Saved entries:
_ _ _ _ _ _ _
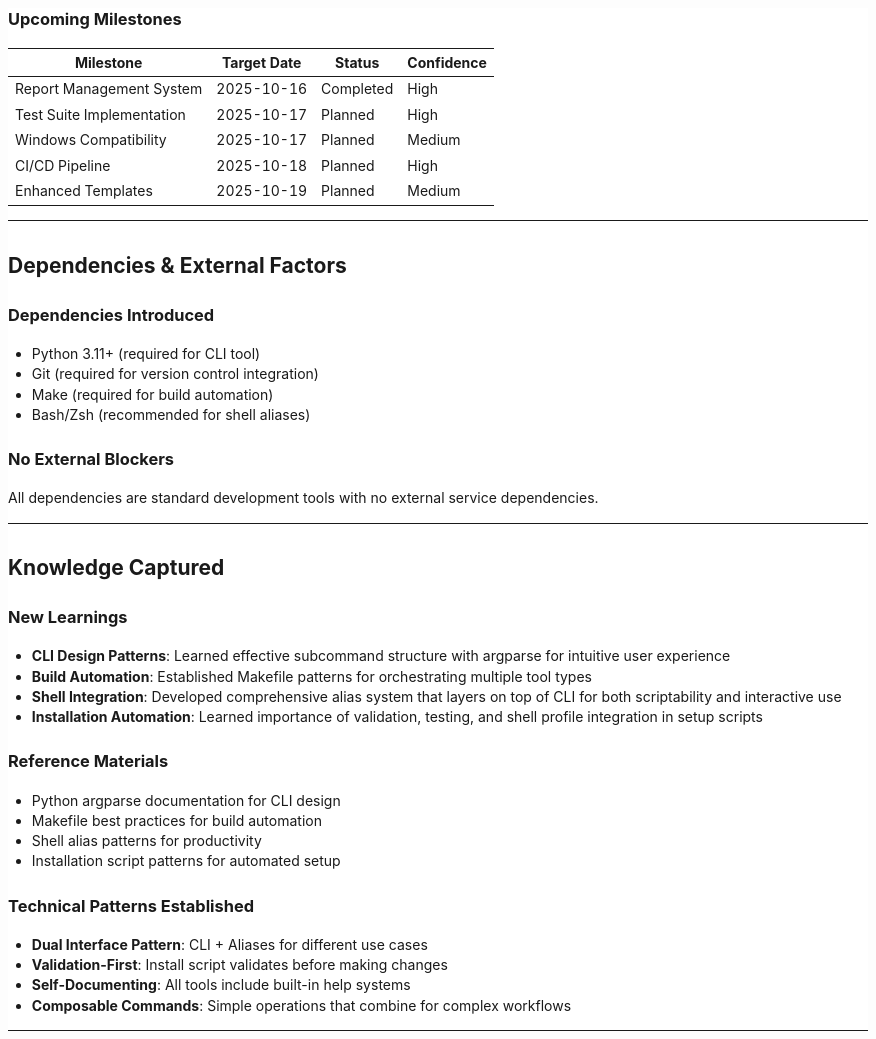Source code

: ### Upcoming Milestones
| Milestone | Target Date | Status | Confidence |
|-----------|-------------|--------|------------|
| Report Management System | 2025-10-16 | Completed | High |
| Test Suite Implementation | 2025-10-17 | Planned | High |
| Windows Compatibility | 2025-10-17 | Planned | Medium |
| CI/CD Pipeline | 2025-10-18 | Planned | High |
| Enhanced Templates | 2025-10-19 | Planned | Medium |

---

## Dependencies & External Factors

### Dependencies Introduced
- Python 3.11+ (required for CLI tool)
- Git (required for version control integration)
- Make (required for build automation)
- Bash/Zsh (recommended for shell aliases)

### No External Blockers

All dependencies are standard development tools with no external service dependencies.

---

## Knowledge Captured

### New Learnings
- **CLI Design Patterns**: Learned effective subcommand structure with argparse for intuitive user experience
- **Build Automation**: Established Makefile patterns for orchestrating multiple tool types
- **Shell Integration**: Developed comprehensive alias system that layers on top of CLI for both scriptability and interactive use
- **Installation Automation**: Learned importance of validation, testing, and shell profile integration in setup scripts

### Reference Materials
- Python argparse documentation for CLI design
- Makefile best practices for build automation
- Shell alias patterns for productivity
- Installation script patterns for automated setup

### Technical Patterns Established
- **Dual Interface Pattern**: CLI + Aliases for different use cases
- **Validation-First**: Install script validates before making changes
- **Self-Documenting**: All tools include built-in help systems
- **Composable Commands**: Simple operations that combine for complex workflows

---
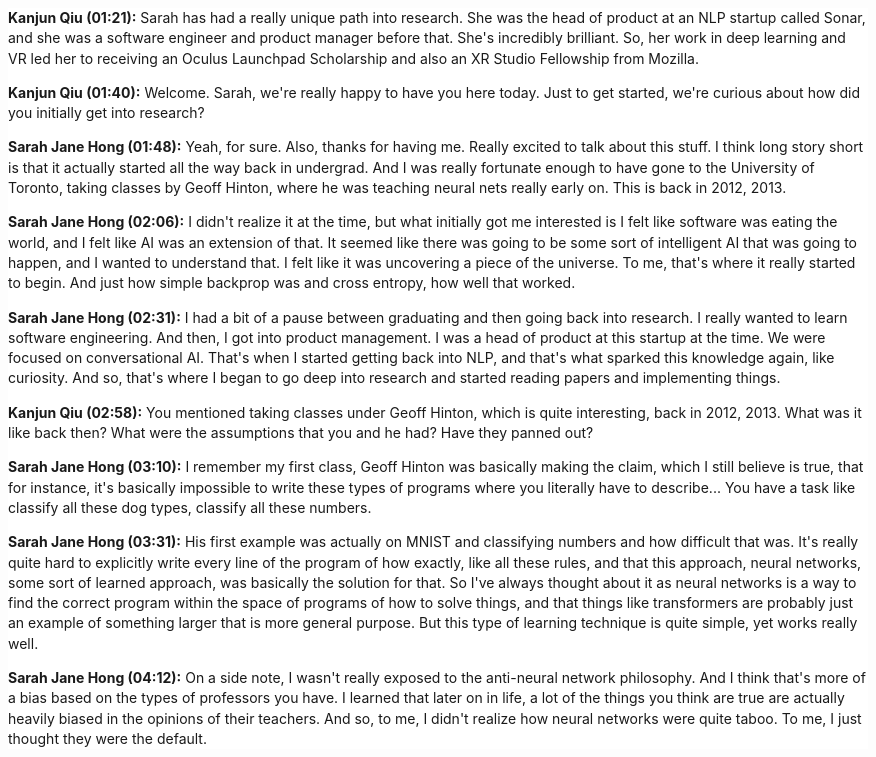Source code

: **Kanjun Qiu (01:21):**
Sarah has had a really unique path into research. She was the head of product at an NLP startup called Sonar, and she was a software engineer and product manager before that. She's incredibly brilliant. So, her work in deep learning and VR led her to receiving an Oculus Launchpad Scholarship and also an XR Studio Fellowship from Mozilla.

**Kanjun Qiu (01:40):**
Welcome. Sarah, we're really happy to have you here today. Just to get started, we're curious about how did you initially get into research?

**Sarah Jane Hong (01:48):**
Yeah, for sure. Also, thanks for having me. Really excited to talk about this stuff. I think long story short is that it actually started all the way back in undergrad. And I was really fortunate enough to have gone to the University of Toronto, taking classes by Geoff Hinton, where he was teaching neural nets really early on. This is back in 2012, 2013.

**Sarah Jane Hong (02:06):**
I didn't realize it at the time, but what initially got me interested is I felt like software was eating the world, and I felt like AI was an extension of that. It seemed like there was going to be some sort of intelligent AI that was going to happen, and I wanted to understand that. I felt like it was uncovering a piece of the universe. To me, that's where it really started to begin. And just how simple backprop was and cross entropy, how well that worked.

**Sarah Jane Hong (02:31):**
I had a bit of a pause between graduating and then going back into research. I really wanted to learn software engineering. And then, I got into product management. I was a head of product at this startup at the time. We were focused on conversational AI. That's when I started getting back into NLP, and that's what sparked this knowledge again, like curiosity. And so, that's where I began to go deep into research and started reading papers and implementing things.

**Kanjun Qiu (02:58):**
You mentioned taking classes under Geoff Hinton, which is quite interesting, back in 2012, 2013. What was it like back then? What were the assumptions that you and he had? Have they panned out?

**Sarah Jane Hong (03:10):**
I remember my first class, Geoff Hinton was basically making the claim, which I still believe is true, that for instance, it's basically impossible to write these types of programs where you literally have to describe... You have a task like classify all these dog types, classify all these numbers.

**Sarah Jane Hong (03:31):**
His first example was actually on MNIST and classifying numbers and how difficult that was. It's really quite hard to explicitly write every line of the program of how exactly, like all these rules, and that this approach, neural networks, some sort of learned approach, was basically the solution for that. So I've always thought about it as neural networks is a way to find the correct program within the space of programs of how to solve things, and that things like transformers are probably just an example of something larger that is more general purpose. But this type of learning technique is quite simple, yet works really well.

**Sarah Jane Hong (04:12):**
On a side note, I wasn't really exposed to the anti-neural network philosophy. And I think that's more of a bias based on the types of professors you have. I learned that later on in life, a lot of the things you think are true are actually heavily biased in the opinions of their teachers. And so, to me, I didn't realize how neural networks were quite taboo. To me, I just thought they were the default.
_ _ _ _ _ _ _
What is expected: Repeat all the data as it stands, dropping any images it holds.

Result for this exercise:
Source code

: ### Upcoming Milestones
| Milestone | Target Date | Status | Confidence |
|-----------|-------------|--------|------------|
| Report Management System | 2025-10-16 | Completed | High |
| Test Suite Implementation | 2025-10-17 | Planned | High |
| Windows Compatibility | 2025-10-17 | Planned | Medium |
| CI/CD Pipeline | 2025-10-18 | Planned | High |
| Enhanced Templates | 2025-10-19 | Planned | Medium |

---

## Dependencies & External Factors

### Dependencies Introduced
- Python 3.11+ (required for CLI tool)
- Git (required for version control integration)
- Make (required for build automation)
- Bash/Zsh (recommended for shell aliases)

### No External Blockers

All dependencies are standard development tools with no external service dependencies.

---

## Knowledge Captured

### New Learnings
- **CLI Design Patterns**: Learned effective subcommand structure with argparse for intuitive user experience
- **Build Automation**: Established Makefile patterns for orchestrating multiple tool types
- **Shell Integration**: Developed comprehensive alias system that layers on top of CLI for both scriptability and interactive use
- **Installation Automation**: Learned importance of validation, testing, and shell profile integration in setup scripts

### Reference Materials
- Python argparse documentation for CLI design
- Makefile best practices for build automation
- Shell alias patterns for productivity
- Installation script patterns for automated setup

### Technical Patterns Established
- **Dual Interface Pattern**: CLI + Aliases for different use cases
- **Validation-First**: Install script validates before making changes
- **Self-Documenting**: All tools include built-in help systems
- **Composable Commands**: Simple operations that combine for complex workflows

---
Source code

: **Kanjun Qiu (01:21):**
Sarah has had a really unique path into research. She was the head of product at an NLP startup called Sonar, and she was a software engineer and product manager before that. She's incredibly brilliant. So, her work in deep learning and VR led her to receiving an Oculus Launchpad Scholarship and also an XR Studio Fellowship from Mozilla.

**Kanjun Qiu (01:40):**
Welcome. Sarah, we're really happy to have you here today. Just to get started, we're curious about how did you initially get into research?

**Sarah Jane Hong (01:48):**
Yeah, for sure. Also, thanks for having me. Really excited to talk about this stuff. I think long story short is that it actually started all the way back in undergrad. And I was really fortunate enough to have gone to the University of Toronto, taking classes by Geoff Hinton, where he was teaching neural nets really early on. This is back in 2012, 2013.

**Sarah Jane Hong (02:06):**
I didn't realize it at the time, but what initially got me interested is I felt like software was eating the world, and I felt like AI was an extension of that. It seemed like there was going to be some sort of intelligent AI that was going to happen, and I wanted to understand that. I felt like it was uncovering a piece of the universe. To me, that's where it really started to begin. And just how simple backprop was and cross entropy, how well that worked.

**Sarah Jane Hong (02:31):**
I had a bit of a pause between graduating and then going back into research. I really wanted to learn software engineering. And then, I got into product management. I was a head of product at this startup at the time. We were focused on conversational AI. That's when I started getting back into NLP, and that's what sparked this knowledge again, like curiosity. And so, that's where I began to go deep into research and started reading papers and implementing things.

**Kanjun Qiu (02:58):**
You mentioned taking classes under Geoff Hinton, which is quite interesting, back in 2012, 2013. What was it like back then? What were the assumptions that you and he had? Have they panned out?

**Sarah Jane Hong (03:10):**
I remember my first class, Geoff Hinton was basically making the claim, which I still believe is true, that for instance, it's basically impossible to write these types of programs where you literally have to describe... You have a task like classify all these dog types, classify all these numbers.

**Sarah Jane Hong (03:31):**
His first example was actually on MNIST and classifying numbers and how difficult that was. It's really quite hard to explicitly write every line of the program of how exactly, like all these rules, and that this approach, neural networks, some sort of learned approach, was basically the solution for that. So I've always thought about it as neural networks is a way to find the correct program within the space of programs of how to solve things, and that things like transformers are probably just an example of something larger that is more general purpose. But this type of learning technique is quite simple, yet works really well.

**Sarah Jane Hong (04:12):**
On a side note, I wasn't really exposed to the anti-neural network philosophy. And I think that's more of a bias based on the types of professors you have. I learned that later on in life, a lot of the things you think are true are actually heavily biased in the opinions of their teachers. And so, to me, I didn't realize how neural networks were quite taboo. To me, I just thought they were the default.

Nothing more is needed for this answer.